Perciò non preparò nessun involto con dentro le sue cose più care, nessun
fagotto di quelli che i bimbi delle favole appendono a un bastone da portare in
spalla mentre si avviano verso l’avventura dell’orizzonte. Si limitò a indossare
un vestitino pulito, s’infilò le scarpe da ginnastica e rimase un attimo a
guardare la sua bambola preferita, chiedendosi se prendere almeno lei per
avere un po’ di compagnia – e rispondendosi che non era il caso: quella doveva
essere una passeggiata da adulta, e se vuoi avere l’aria da adulta non puoi
andartene in giro con in braccio l’emblema dell’infanzia. D’altronde, come
antidoto alla solitudine poteva sempre contare sul micro-pelouche che abitava
stabilmente nel suo zainetto insieme alla spazzola e allo specchietto.
Poi scese dabbasso e, mentre la mamma era impegnatissima a convincere i
fratellini che la frutta faceva parte della colazione, e il papà era impegnatissimo
a rivedere in tv i goal che aveva già stravisto la sera prima, aprì la porta senza
fare rumore e uscì di casa come se fosse una giornata qualsiasi. Ma sulla soglia
si voltò un istante e li salutò tutti sottovoce, perché da un lato non voleva farsi
scoprire e dall’altro non le andava di essere sgarbata.

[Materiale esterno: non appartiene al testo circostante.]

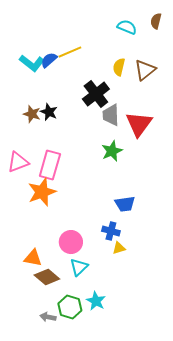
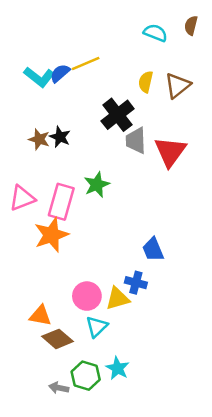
green star: (112, 151) -> (97, 185), moved
blue trapezoid: (125, 204) -> (153, 250), turned 75
yellow triangle: (119, 248) -> (118, 298), moved, size x1.5

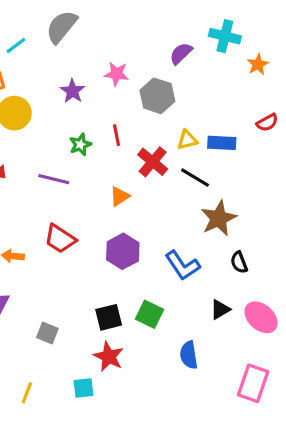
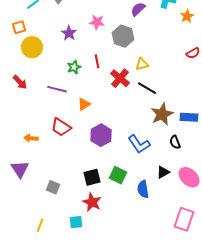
blue rectangle: (222, 143) -> (189, 117), moved
orange triangle: (120, 196) -> (84, 104), moved
blue semicircle: (189, 355) -> (143, 189), moved

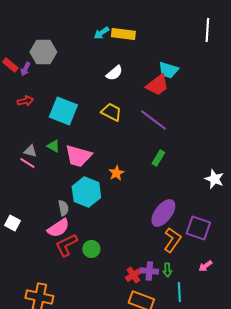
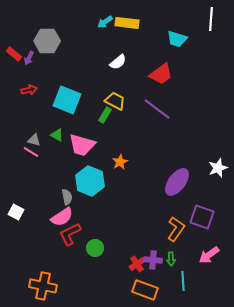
cyan trapezoid: (168, 70) -> (177, 39), moved
green rectangle: (158, 158) -> (105, 115), moved
white star: (214, 179) -> (218, 168), turned 30
purple ellipse: (163, 213) -> (177, 182), moved
green circle: (91, 249) -> (95, 248), moved
pink arrow: (205, 266) -> (209, 255), size x1.5

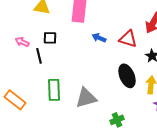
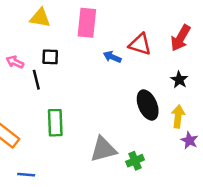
red triangle: (128, 39) -> (140, 44), moved
gray triangle: (86, 98) -> (103, 149), moved

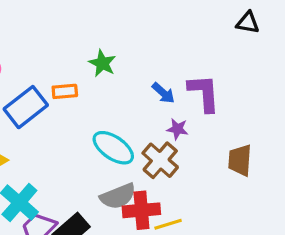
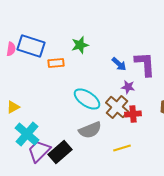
green star: (102, 63) -> (80, 45), turned 30
blue rectangle: (26, 107) -> (31, 46), moved, turned 56
red cross: (141, 210) -> (133, 114), moved, size x0.7

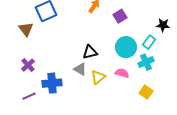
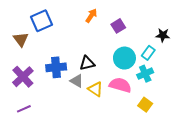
purple cross: (28, 65) -> (23, 77), size x1.5
pink semicircle: (122, 73) -> (120, 85), size x1.5
yellow triangle: (98, 77) -> (95, 89), turned -49
blue cross: (52, 83) -> (56, 67), moved

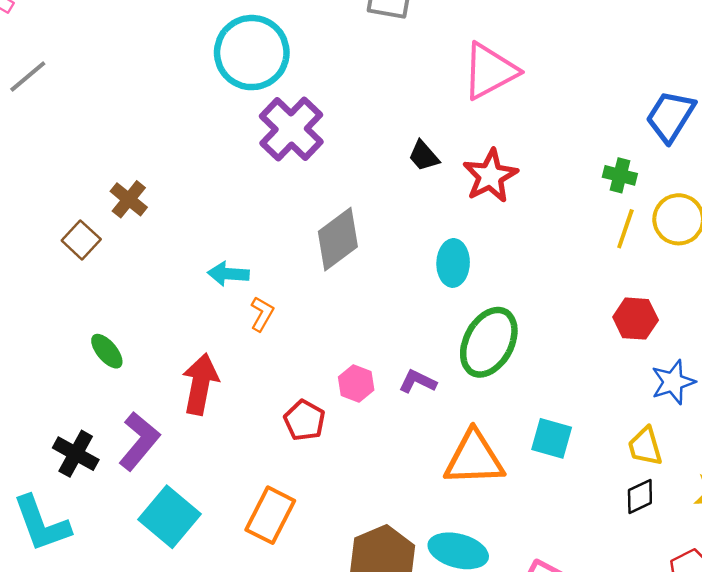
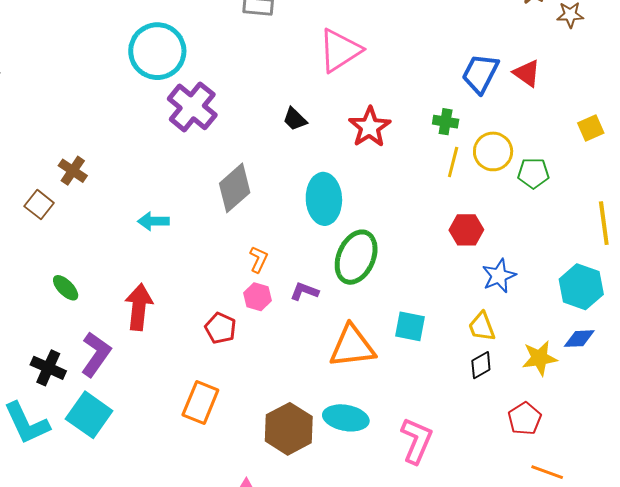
red star: (490, 176) -> (370, 127), moved
cyan ellipse: (453, 263) -> (324, 199), size x1.4
orange L-shape: (262, 314) -> (258, 259), moved
cyan square: (169, 517) -> (89, 415), moved

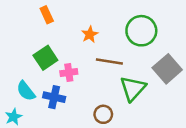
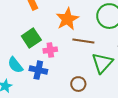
orange star: (90, 34) -> (67, 19), size x1.6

Mentre si incamminava verso il parco, lanciò uno sguardo alla scalinata e
vide uscire dalla Chiesa Vecchia il giovanotto che abitava con la madre nella
casa di fronte alla loro. Era un tipo sempre elegante, viaggiava spesso per
lavoro e quando la incontrava le faceva un sacco di complimenti per la bellezza
dei suoi capelli. A Pulce stava molto simpatico, perciò si fermò ai piedi della
scalinata in attesa che scendesse, così poteva salutarlo e magari sentirsi dire
qualcosa di carino a proposito dei capelli. Ma il giovanotto fece una cosa molto
strana: attraversato il sagrato, si sedette sul primo gradino, alzò lo sguardo
verso il cielo e scoppiò a piangere.
Quando vedeva piangere qualcuno, Pulce si guardava istintivamente intorno
per scoprire chi gli avesse fatto male. Ma il sagrato della chiesa era deserto, e
intorno al giovanotto non c’erano piccole carogne che potessero avergli
sferrato un calcio negli stinchi o nonne infernali che potessero avergli
sequestrato il libro preferito; c’era solo un passerotto che zampettava sul
selciato e guardava atterrito il cielo, quasi temesse di veder scendere in
picchiata un falco pronto a inghiottirlo: difficile che fosse stato lui a far male al
giovanotto. Perciò Pulce lo raggiunse in cima alla scalinata, gli si sedette
accanto e gli chiese perché piangesse.